We have included in the catalogue of serine proteases, a series of proteins such as lactoferrin, reelin and tumour rejection antigen (gp96), which have been recently reported to have this kind of proteolytic activity27–29. On the basis of structural analysis, lactoferrin has been tentatively classified as a member of the S26 family of serine proteases, whereas reelin, gp96 and their close relatives have been preliminarily ascribed to two Sx families of presently unclassified serine proteases. Gene Ontology annotation of the human proteome also predicts a series of serine proteases with minimal relationship to other members of this class of enzymes. They include torsin, NSP (novel serine protease) and Ufd1L (ubiquitin fusion degradation protein 1 homologue), but owing to the absence of enough evidence to support its ascription as serine proteases, they have not been included in the present version of the human and mouse degradomes.

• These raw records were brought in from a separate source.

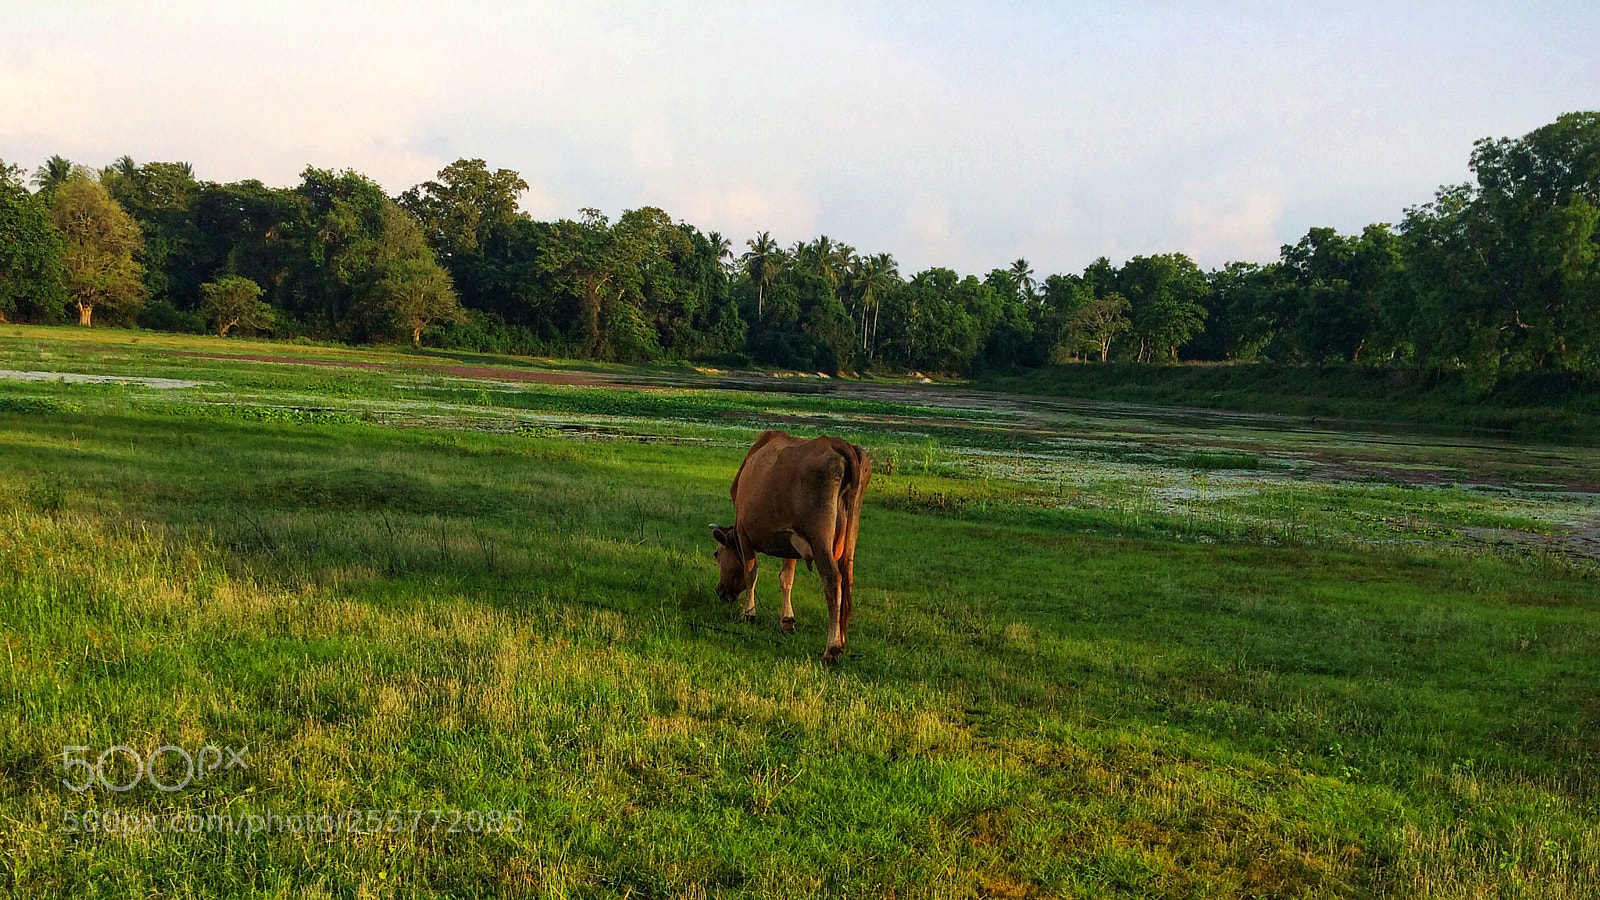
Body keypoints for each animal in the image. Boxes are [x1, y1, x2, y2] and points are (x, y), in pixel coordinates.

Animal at [710, 430, 871, 664]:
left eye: (717, 554)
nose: (720, 591)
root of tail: (838, 443)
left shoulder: (743, 532)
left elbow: (751, 573)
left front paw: (748, 613)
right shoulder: (792, 541)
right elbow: (786, 578)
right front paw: (786, 620)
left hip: (820, 536)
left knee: (833, 581)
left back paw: (831, 648)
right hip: (851, 534)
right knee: (847, 580)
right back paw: (840, 640)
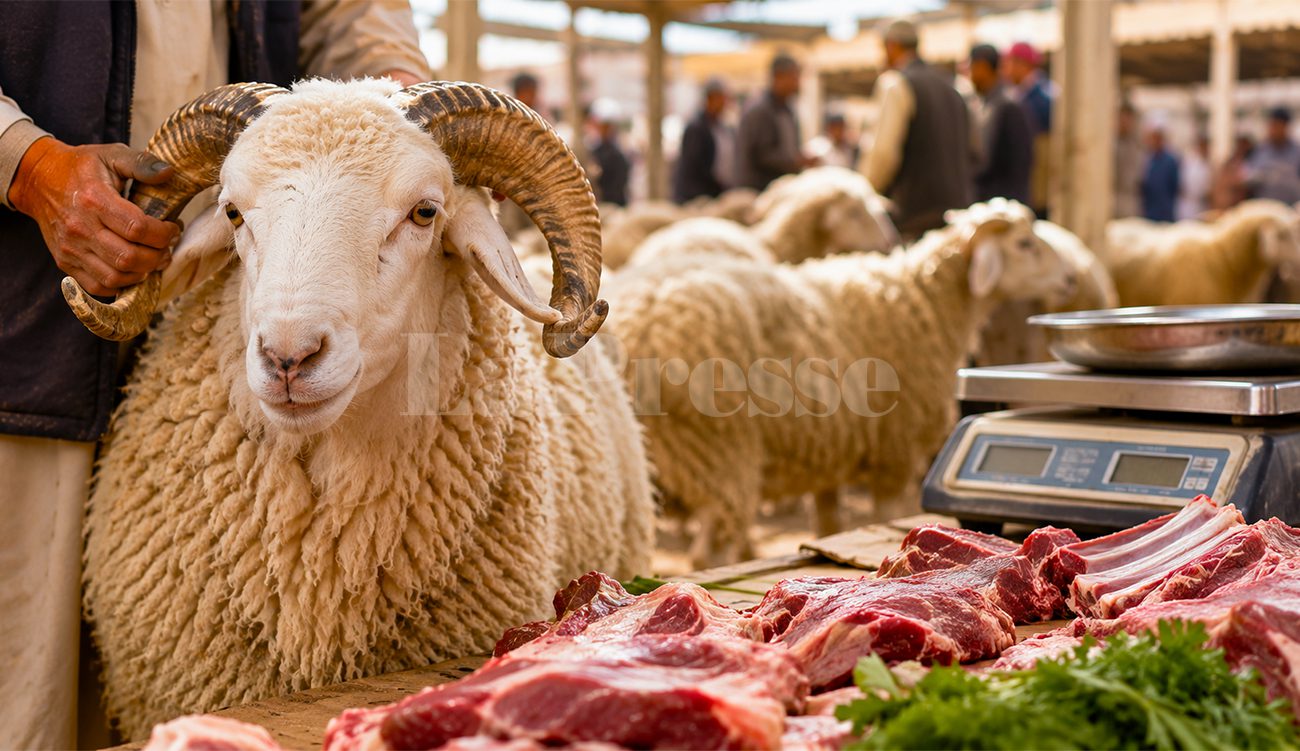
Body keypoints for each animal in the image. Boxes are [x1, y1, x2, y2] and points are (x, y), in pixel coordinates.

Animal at [601, 199, 1074, 566]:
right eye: (1025, 243)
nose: (1069, 278)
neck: (925, 302)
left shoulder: (827, 451)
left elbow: (830, 523)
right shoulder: (893, 453)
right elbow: (884, 516)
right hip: (717, 449)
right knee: (707, 552)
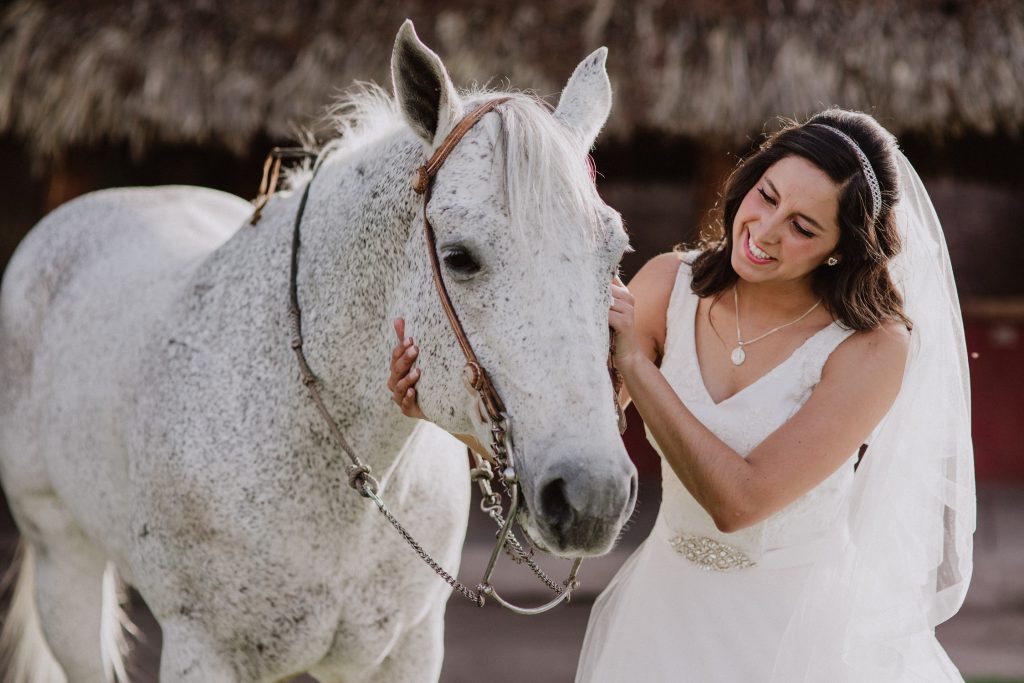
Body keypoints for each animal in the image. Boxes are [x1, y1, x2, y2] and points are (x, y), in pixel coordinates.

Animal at [0, 18, 630, 683]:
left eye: (616, 255)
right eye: (459, 257)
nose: (592, 494)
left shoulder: (404, 650)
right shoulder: (202, 650)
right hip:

The most recently identified catalytic class of proteases, the threonine proteases30, are classified into three families: T01, containing the proteasome components; T02, composed of three distinct glycosylasparaginases; and T03, including diverse γ-glutamyltransferases (GGTs). All members of the T01 and T02 families are conserved between human and mouse. There are, however, some differences in the number of GGT genes clustered in a region of chromosome 22, which has undergone successive duplications31. As a consequence of this dynamic evolution, there are four GGT genes in this region of the human genome but only one in the corresponding region of the mouse genome (10B5). An additional GGT gene located at 20q11 is conserved in the mouse genome at an equivalent position (2H2).